Market Day
Nancy Maybin Ferguson
Oil on board, 11 5/8 x 11 5/8 inches
Monogrammed "NMF" lower right
Framed in 22k gold reproduction
Market Day
Nancy Maybin Ferguson
Oil on board, 11 5/8 x 11 5/8 inches
Monogrammed "NMF" lower right
Framed in 22k gold reproduction
A plein-air painter known for her colorful townscapes, street scenes and genre depictions of Provincetown, and Truro, Massachusetts, Nancy Maybin Ferguson (1872 - 1967) studied with academic realists Charles Hawthorne and William Merritt Chase at the Pennsylvania Academy of the Fine Arts, Philadelphia, in 1902-1903 and 1907-1912. By the 1920s, Ferguson had gravitated toward the fauvist-inspired work of Arthur Carles and other modernists active at the Academy. Ferguson won fellowships from the Academy in 1909 and 1929, and prizes in 1911 and 1916. She was an active member of the Philadelphia Ten, a group of women artists who exhibited through World War II. Her work was included in a 1998 exhibition, The Philadelphia Ten: A Women's Artist Group 1917-1945, at the Westmoreland Museum of American Art, Greensburg, Pennsylvania. A book of the same title by Page Talbott and Patricia Tanis Sydney, with an essay on each artist, was written for the exhibition which traveled to Pittsburgh, Pennsylvania; Fort Lauderdale, Florida; Albany, Texas; Concord, Massachusetts; and Doylestown, Pennsylvania.
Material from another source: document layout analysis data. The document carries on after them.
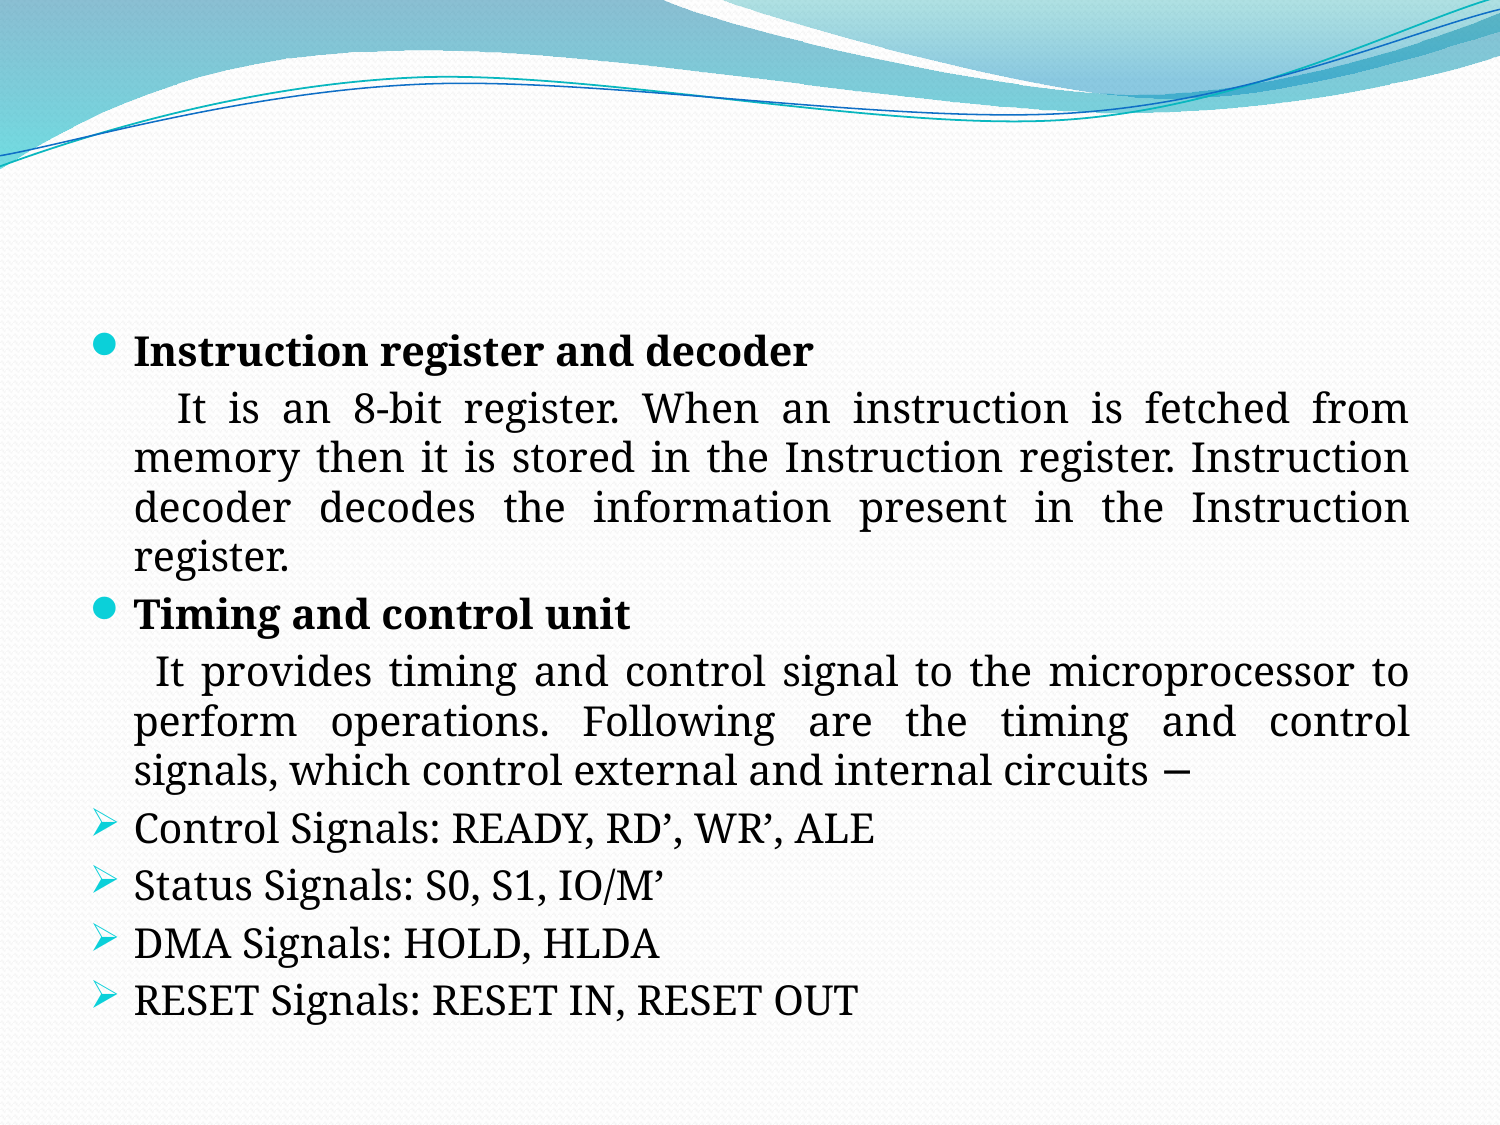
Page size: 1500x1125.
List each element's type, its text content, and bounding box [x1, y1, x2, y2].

list Instruction register and decoder It is an 8-bit register. When an instruction is fetched from memory then it is stored in the Instruction register. Instruction decoder decodes the information present in the Instruction register. Timing and control unit It provides timing and control signal to the microprocessor to perform operations. Following are the timing and control signals, which control external and internal circuits − Control Signals: READY, RD’, WR’, ALE Status Signals: S0, S1, IO/M’ DMA Signals: HOLD, HLDA RESET Signals: RESET IN, RESET OUT [75, 317, 1425, 1038]
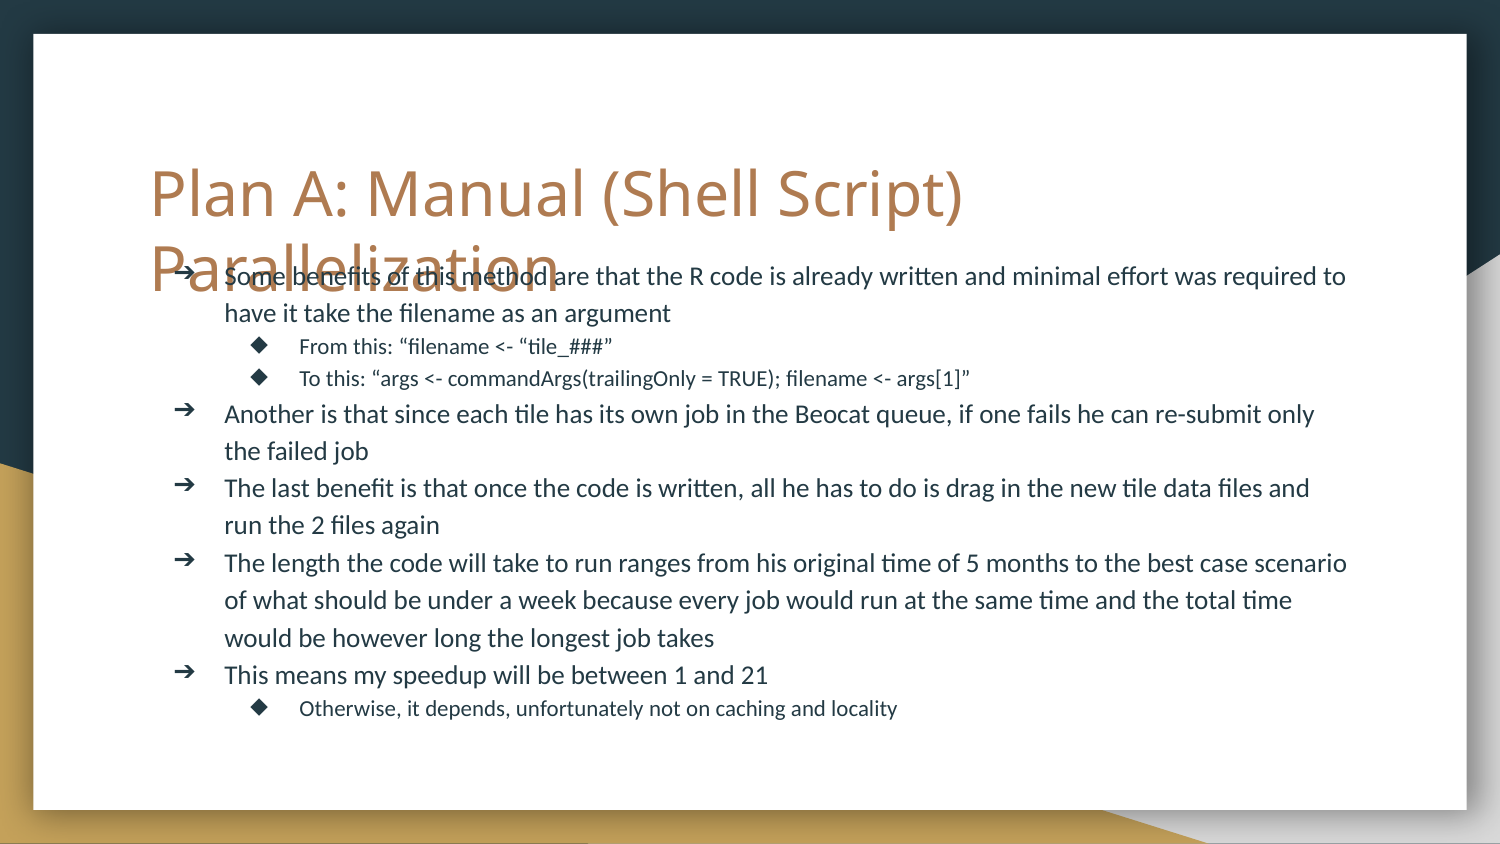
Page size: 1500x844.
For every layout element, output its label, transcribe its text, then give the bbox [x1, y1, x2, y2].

title Plan A: Manual (Shell Script) Parallelization [134, 138, 1366, 238]
list Some benefits of this method are that the R code is already written and minimal effort was required to have it take the filename as an argument From this: “filename <- “tile_###” To this: “args <- commandArgs(trailingOnly = TRUE); filename <- args[1]” Another is that since each tile has its own job in the Beocat queue, if one fails he can re-submit only the failed job The last benefit is that once the code is written, all he has to do is drag in the new tile data files and run the 2 files again The length the code will take to run ranges from his original time of 5 months to the best case scenario of what should be under a week because every job would run at the same time and the total time would be however long the longest job takes This means my speedup will be between 1 and 21 Otherwise, it depends, unfortunately not on caching and locality [134, 238, 1366, 729]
Nancy Maybin Ferguson exhibited at the Art Institute of Chicago, Illinois; National Academy of Design, New York City; Buffalo Fine Arts Museum, New York; and Philadelphia Men's Club, where she received a gold medal. She also exhibited her paintings from 1914 through 1945 at the Corcoran Gallery of Art, Washington, D.C.; and in 1949 at the Pennsylvania Academy of the Fine Arts, Philadelphia.